Once these easy wins were handled, the teams began investing time into more strategic improvements—refactoring jobs, trimming obsolete data lake tables, and introducing sampling for clickstream events where applicable.

Ultimately, it comes down to ROI. Each team must weigh whether the time spent optimizing costs would be better invested in creating new value for the company.

To keep the momentum going, we hold a monthly meeting to review the latest changes, identify emerging trends, and provide a monthly cost report that highlights both improvements and regressions. Additionally, we plan on exposing the cost of assets within internal UIs to raise awareness

Key takeaways

To summarise our journey, here are the top takeaways from our journey:

Make cost data visible and accessible Centralize billing and usage data across all providers into your data lake. Expose it through dashboards that are tailored for both high-level overviews and team-specific insights.
Enforce ownership across data assets Define clear ownership at the schema, pipeline, and query/job level. Use metadata propagation to track and attribute costs accurately across shared infrastructure.
Build simple, explainable cost models Even approximate models based on CPU time or storage size can be effective when they are consistent, transparent, and tied to real infrastructure usage.
Introduce efficiency KPIs Track cost-per-unit metrics like “cost per 1B clickstream events” or “cost per 100M Trino CPU millis” to benchmark improvements and identify regressions over time.
Invest in infrastructure improvements Tackle inefficiencies at the platform level—automated cleanup, compaction, better compression, tiered storage, and smarter autoscaling all contribute to lower costs.
Empower data teams with guidance Provide clear documentation and optimization playbooks. Engage teams regularly to highlight cost drivers and celebrate meaningful improvements.
Make cost optimization a continuous process Establish regular reviews and reporting. Foster a culture where cost awareness is part of day-to-day decision-making—not just a reactive effort during audits or budget cuts.

Conclusion

Our journey toward a more cost-effective data platform wasn’t about cutting corners - it was about building transparency, ownership, and efficiency into every layer of our data infrastructure. By combining a solid pricing model, clear usage attribution, and a culture of accountability, we were able to reduce our monthly cloud spend by 50% - without sacrificing performance or agility.

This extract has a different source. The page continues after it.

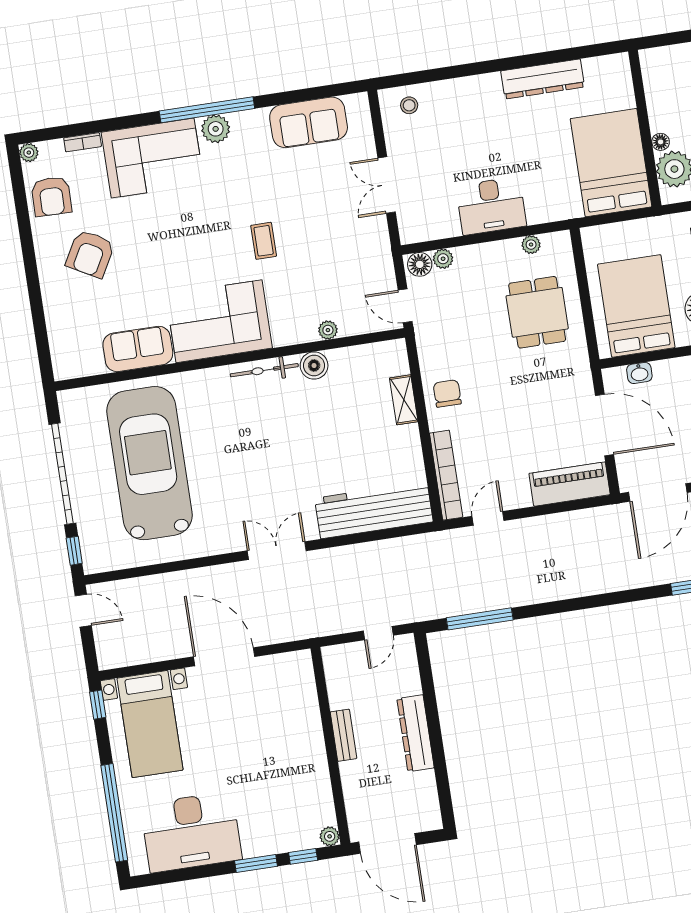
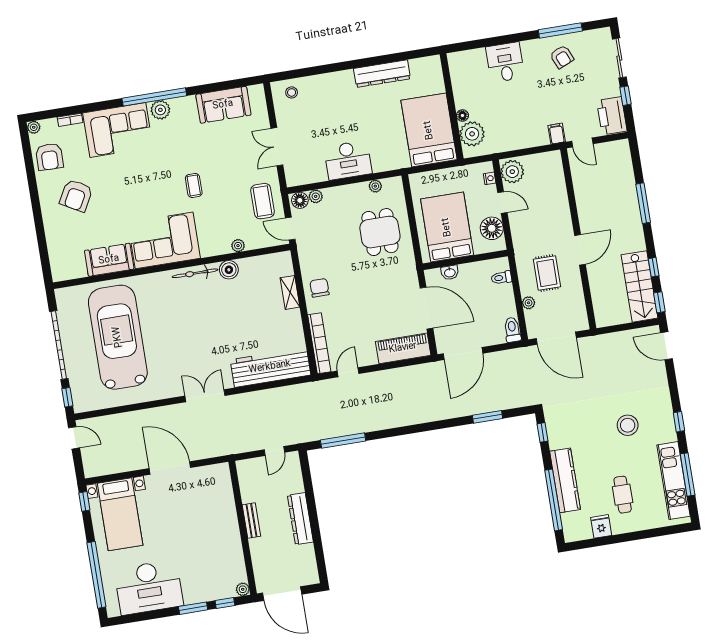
coffee table: (365, 265) -> (263, 201), added

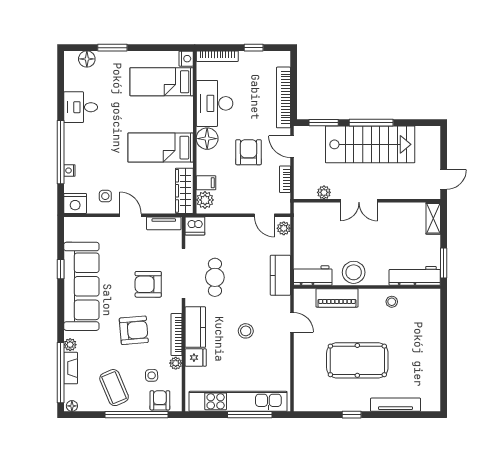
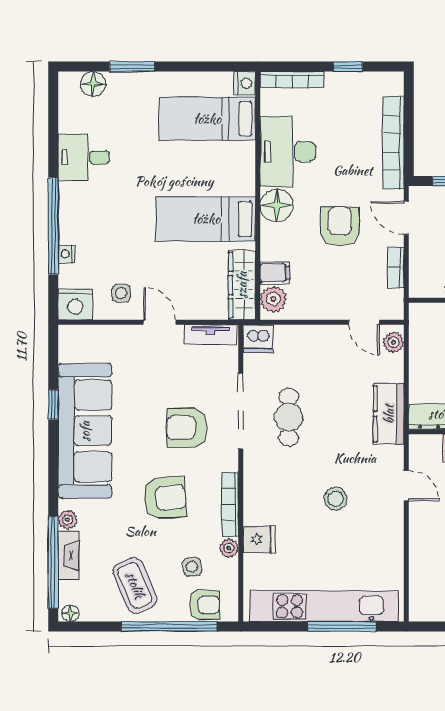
kitchen counter: (195, 327) -> (259, 493), removed
armchair: (160, 400) -> (205, 605), turned 90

This transformation wouldn’t have been possible without the close collaboration between infrastructure teams and data professionals. Once the right data surfaced, teams were quick to respond, finding opportunities to trim waste, optimize pipelines, and make smarter decisions about their workloads.

Ultimately, cost optimization is not a one-time project - it’s an ongoing process. As our platform evolves, so will our tooling, processes, and practices. But with the right foundations in place, we’ve made cost awareness part of how we operate - not just a problem to fix when budgets get tight.